Stored items.
|---|
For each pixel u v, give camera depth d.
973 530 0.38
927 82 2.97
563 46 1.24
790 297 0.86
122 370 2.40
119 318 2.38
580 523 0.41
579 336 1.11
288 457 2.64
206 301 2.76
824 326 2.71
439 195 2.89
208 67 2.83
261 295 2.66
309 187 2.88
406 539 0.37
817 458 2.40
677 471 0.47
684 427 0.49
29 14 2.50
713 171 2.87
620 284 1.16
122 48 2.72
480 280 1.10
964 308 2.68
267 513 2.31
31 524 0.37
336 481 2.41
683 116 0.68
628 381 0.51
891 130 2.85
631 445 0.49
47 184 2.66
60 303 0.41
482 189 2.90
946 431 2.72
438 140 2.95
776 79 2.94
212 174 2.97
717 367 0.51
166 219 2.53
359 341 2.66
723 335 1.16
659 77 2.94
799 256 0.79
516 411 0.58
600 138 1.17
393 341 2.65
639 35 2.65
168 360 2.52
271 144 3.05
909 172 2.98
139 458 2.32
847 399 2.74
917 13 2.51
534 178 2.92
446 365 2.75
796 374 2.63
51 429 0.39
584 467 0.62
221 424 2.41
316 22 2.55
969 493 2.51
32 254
|---|
WHAT TO PRODUCE. Here the job is to restate all of the data word for word.

ANSWER.
For each pixel u v, give camera depth d.
973 530 0.38
927 82 2.97
563 46 1.24
790 297 0.86
122 370 2.40
119 318 2.38
580 523 0.41
579 336 1.11
288 457 2.64
206 301 2.76
824 326 2.71
439 195 2.89
208 67 2.83
261 295 2.66
309 187 2.88
406 539 0.37
817 458 2.40
677 471 0.47
684 427 0.49
29 14 2.50
713 171 2.87
620 284 1.16
122 48 2.72
480 280 1.10
964 308 2.68
267 513 2.31
31 524 0.37
336 481 2.41
683 116 0.68
628 381 0.51
891 130 2.85
631 445 0.49
47 184 2.66
60 303 0.41
482 189 2.90
946 431 2.72
438 140 2.95
776 79 2.94
212 174 2.97
717 367 0.51
166 219 2.53
359 341 2.66
723 335 1.16
659 77 2.94
799 256 0.79
516 411 0.58
600 138 1.17
393 341 2.65
639 35 2.65
168 360 2.52
271 144 3.05
909 172 2.98
139 458 2.32
847 399 2.74
917 13 2.51
534 178 2.92
446 365 2.75
796 374 2.63
51 429 0.39
584 467 0.62
221 424 2.41
316 22 2.55
969 493 2.51
32 254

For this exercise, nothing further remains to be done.